Gregory Ballaston helped himself from the open box.
Excerpt:
Wu Ling, the trader, Chinese representative of the great house of Johnson and Company, at home and amongst his merchandise, was strangely installed. He sat in the remote corner of a huge warehouse, packed from floor to ceiling with an amazingly heterogeneous collection of all manner of articles. There were bales of cotton and calico goods from Manchester, woollens from Bradford, cases of firearms from Birmingham, and six great crates of American bicycles in the foreground. A Ford automobile stood in the middle of the floor, and, farther back, in the recesses of the room, which seemed to be of no particular shape, and which wandered into many corners, were piles of Chinese silks, shelf after shelf of china bowls and ivory statuettes. Hanging from the walls were mandarins’ robes of green and blue, embroidered with many-coloured silks, fragments of brocade, and one great pictorial representation of the grounds of an emperor’s palace, woven with miraculous skill into a background of pale blue material. From the more distant parts of the warehouse came an insidious, pungent odour, as of a perfume from which the life had gone but the faintness of which remained; a perfume which spread itself with gentle insistence into every corner of the place and seemed to envelop even its more sordid details with an air of mystery. In the great open yard, blue-smocked Chinamen were packing and unpacking in amazing silence. The only sound in the warehouse itself came from the clicking of a typewriter before which, on a plain deal bench, was seated a black-haired, sallow-faced youth in European clothes. From outside, there drifted in through the open window, in a confused medley, the strange noises of the quay, the patter of naked feet, the shrill cry of the porters and occasional screech of a siren. A white mist hung over the harbour; a hot, damp mist, concealing in patches the tangled mass of shipping....

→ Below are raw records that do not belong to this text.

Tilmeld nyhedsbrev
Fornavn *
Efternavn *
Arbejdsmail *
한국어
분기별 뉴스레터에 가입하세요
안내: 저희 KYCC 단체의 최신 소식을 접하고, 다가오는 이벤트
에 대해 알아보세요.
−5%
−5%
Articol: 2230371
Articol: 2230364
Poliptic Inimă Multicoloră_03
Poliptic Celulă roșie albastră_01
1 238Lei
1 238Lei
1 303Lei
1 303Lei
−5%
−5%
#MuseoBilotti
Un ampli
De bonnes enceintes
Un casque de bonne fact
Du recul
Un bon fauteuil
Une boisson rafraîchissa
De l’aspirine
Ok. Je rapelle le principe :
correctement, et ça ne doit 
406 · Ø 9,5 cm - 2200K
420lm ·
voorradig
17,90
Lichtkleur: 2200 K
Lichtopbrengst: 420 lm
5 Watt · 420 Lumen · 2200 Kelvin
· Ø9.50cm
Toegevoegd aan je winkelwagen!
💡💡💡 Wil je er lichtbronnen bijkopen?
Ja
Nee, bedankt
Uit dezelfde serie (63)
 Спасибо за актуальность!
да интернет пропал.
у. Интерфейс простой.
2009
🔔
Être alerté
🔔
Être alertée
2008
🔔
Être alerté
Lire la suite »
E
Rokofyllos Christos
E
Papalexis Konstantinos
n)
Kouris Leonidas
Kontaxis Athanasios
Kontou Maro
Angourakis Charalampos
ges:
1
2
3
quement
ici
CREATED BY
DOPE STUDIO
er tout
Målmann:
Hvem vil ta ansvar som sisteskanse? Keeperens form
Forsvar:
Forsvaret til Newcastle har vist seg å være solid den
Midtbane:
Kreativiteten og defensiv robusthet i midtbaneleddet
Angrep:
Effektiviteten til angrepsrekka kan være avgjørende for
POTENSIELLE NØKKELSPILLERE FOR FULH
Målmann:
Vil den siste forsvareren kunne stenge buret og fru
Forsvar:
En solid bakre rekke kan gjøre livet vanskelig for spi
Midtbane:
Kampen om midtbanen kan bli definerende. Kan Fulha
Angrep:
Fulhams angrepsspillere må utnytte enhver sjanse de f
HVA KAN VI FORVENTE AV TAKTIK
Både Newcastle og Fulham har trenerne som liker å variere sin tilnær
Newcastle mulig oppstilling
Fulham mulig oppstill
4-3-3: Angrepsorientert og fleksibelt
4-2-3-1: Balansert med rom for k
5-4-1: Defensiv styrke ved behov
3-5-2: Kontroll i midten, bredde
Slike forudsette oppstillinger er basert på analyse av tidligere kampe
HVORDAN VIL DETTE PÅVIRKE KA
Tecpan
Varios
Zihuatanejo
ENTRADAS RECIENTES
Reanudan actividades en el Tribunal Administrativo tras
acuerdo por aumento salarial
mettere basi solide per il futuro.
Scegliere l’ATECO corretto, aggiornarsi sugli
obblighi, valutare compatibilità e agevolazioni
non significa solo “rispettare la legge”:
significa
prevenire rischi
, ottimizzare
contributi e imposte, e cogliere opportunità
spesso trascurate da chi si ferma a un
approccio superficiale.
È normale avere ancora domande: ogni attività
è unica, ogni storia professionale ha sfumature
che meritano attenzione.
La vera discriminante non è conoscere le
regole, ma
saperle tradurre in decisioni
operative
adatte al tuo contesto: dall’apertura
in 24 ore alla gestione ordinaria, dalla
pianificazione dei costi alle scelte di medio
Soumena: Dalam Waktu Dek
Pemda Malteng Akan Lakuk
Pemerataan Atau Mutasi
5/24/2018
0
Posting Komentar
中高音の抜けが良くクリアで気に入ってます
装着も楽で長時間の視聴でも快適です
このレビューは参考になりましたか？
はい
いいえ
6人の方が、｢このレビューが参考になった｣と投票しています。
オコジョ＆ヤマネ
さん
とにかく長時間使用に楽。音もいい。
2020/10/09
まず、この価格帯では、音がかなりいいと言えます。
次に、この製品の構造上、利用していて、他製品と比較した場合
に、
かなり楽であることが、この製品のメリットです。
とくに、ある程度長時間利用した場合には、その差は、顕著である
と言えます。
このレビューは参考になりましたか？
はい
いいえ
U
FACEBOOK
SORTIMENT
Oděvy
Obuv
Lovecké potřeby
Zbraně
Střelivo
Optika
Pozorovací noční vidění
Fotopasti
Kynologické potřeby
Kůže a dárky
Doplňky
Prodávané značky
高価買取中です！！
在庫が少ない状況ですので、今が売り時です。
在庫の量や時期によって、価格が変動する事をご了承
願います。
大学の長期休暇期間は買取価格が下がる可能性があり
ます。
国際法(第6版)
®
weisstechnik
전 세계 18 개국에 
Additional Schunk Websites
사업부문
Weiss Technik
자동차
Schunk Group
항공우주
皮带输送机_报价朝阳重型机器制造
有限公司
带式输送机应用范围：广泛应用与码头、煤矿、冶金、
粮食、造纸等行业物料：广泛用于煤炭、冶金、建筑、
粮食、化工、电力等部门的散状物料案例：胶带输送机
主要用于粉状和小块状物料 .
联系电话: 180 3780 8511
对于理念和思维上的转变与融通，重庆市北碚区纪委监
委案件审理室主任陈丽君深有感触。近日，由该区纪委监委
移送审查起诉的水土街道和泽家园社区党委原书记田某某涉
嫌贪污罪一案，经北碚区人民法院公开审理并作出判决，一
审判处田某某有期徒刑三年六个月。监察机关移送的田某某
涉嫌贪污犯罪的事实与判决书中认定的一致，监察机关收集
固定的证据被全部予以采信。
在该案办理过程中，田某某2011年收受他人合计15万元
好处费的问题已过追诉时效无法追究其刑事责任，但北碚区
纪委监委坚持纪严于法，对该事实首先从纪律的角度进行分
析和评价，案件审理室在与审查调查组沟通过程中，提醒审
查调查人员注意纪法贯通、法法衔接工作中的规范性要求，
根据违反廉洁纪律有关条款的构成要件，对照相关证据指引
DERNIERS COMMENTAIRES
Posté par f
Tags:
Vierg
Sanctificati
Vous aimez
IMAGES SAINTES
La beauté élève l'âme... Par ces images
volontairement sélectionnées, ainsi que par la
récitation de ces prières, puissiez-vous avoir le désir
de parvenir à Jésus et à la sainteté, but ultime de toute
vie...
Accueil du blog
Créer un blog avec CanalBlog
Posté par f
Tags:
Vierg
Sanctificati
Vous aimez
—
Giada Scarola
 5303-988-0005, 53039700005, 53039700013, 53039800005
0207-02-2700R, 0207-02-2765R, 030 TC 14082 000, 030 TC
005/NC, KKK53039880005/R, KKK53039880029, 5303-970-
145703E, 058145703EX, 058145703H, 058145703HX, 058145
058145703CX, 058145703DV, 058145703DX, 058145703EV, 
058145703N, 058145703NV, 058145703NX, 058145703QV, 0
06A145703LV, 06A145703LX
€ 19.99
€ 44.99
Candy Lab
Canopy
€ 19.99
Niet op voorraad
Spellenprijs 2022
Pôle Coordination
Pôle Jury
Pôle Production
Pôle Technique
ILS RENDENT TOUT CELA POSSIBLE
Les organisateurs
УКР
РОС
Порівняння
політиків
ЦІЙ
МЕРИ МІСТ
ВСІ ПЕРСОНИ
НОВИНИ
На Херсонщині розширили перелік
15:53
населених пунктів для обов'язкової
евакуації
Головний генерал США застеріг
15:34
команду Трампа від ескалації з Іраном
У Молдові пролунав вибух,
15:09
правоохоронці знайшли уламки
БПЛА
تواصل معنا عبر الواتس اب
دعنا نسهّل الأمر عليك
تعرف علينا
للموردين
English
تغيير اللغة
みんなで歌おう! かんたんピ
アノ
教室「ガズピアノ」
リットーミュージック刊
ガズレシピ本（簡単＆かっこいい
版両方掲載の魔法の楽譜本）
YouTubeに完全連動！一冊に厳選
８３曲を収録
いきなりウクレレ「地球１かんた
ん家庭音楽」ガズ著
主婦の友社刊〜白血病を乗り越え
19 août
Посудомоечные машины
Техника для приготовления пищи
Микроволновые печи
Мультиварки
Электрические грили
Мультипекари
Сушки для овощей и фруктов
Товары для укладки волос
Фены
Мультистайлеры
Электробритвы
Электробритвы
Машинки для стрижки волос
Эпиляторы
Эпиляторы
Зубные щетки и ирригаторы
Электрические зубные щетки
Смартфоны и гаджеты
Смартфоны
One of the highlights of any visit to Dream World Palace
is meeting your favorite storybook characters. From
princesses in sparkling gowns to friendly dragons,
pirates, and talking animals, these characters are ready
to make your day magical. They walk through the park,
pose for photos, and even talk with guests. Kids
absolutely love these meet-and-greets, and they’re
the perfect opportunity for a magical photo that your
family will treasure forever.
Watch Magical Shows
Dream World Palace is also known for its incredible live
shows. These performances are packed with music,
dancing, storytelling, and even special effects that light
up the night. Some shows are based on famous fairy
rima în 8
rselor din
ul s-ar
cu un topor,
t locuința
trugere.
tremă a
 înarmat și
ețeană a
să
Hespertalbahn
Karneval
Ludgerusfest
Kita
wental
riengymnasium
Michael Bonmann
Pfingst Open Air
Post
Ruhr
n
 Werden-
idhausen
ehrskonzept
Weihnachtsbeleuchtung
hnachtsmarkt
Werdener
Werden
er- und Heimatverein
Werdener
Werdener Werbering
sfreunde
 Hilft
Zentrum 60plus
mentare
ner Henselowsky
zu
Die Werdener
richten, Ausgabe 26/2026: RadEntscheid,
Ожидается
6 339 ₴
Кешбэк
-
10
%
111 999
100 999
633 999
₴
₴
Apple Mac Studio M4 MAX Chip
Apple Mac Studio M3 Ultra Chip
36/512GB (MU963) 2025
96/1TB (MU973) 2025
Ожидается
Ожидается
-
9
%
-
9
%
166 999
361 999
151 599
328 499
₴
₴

Into this curious chamber of commerce, ushered by a Chinese boy, came Gregory Ballaston, the Englishman whom Wu Ling had rescued a short while ago. The Chinese boy murmured something and departed. Wu Ling nodded a welcome to his visitor—a grave, reserved welcome.
“No gone England yet,” he observed.
The young man sank into the chair which the other’s gesture indicated. He had evidently found his clothes, for he was very correctly dressed in the European fashion. His manner was self-possessed and his voice level. Nevertheless his pallor was almost ghastly and there were still blue lines under his eyes. He had the air of a man who has been through some form of suffering.
“You have heard the story of my friend, Wu Ling?” he asked.
The Chinaman shook his head and pointed around.
“Much affairs,” he explained. “Very busy. Smoke cigarette?”
Gregory Ballaston helped himself from the open box.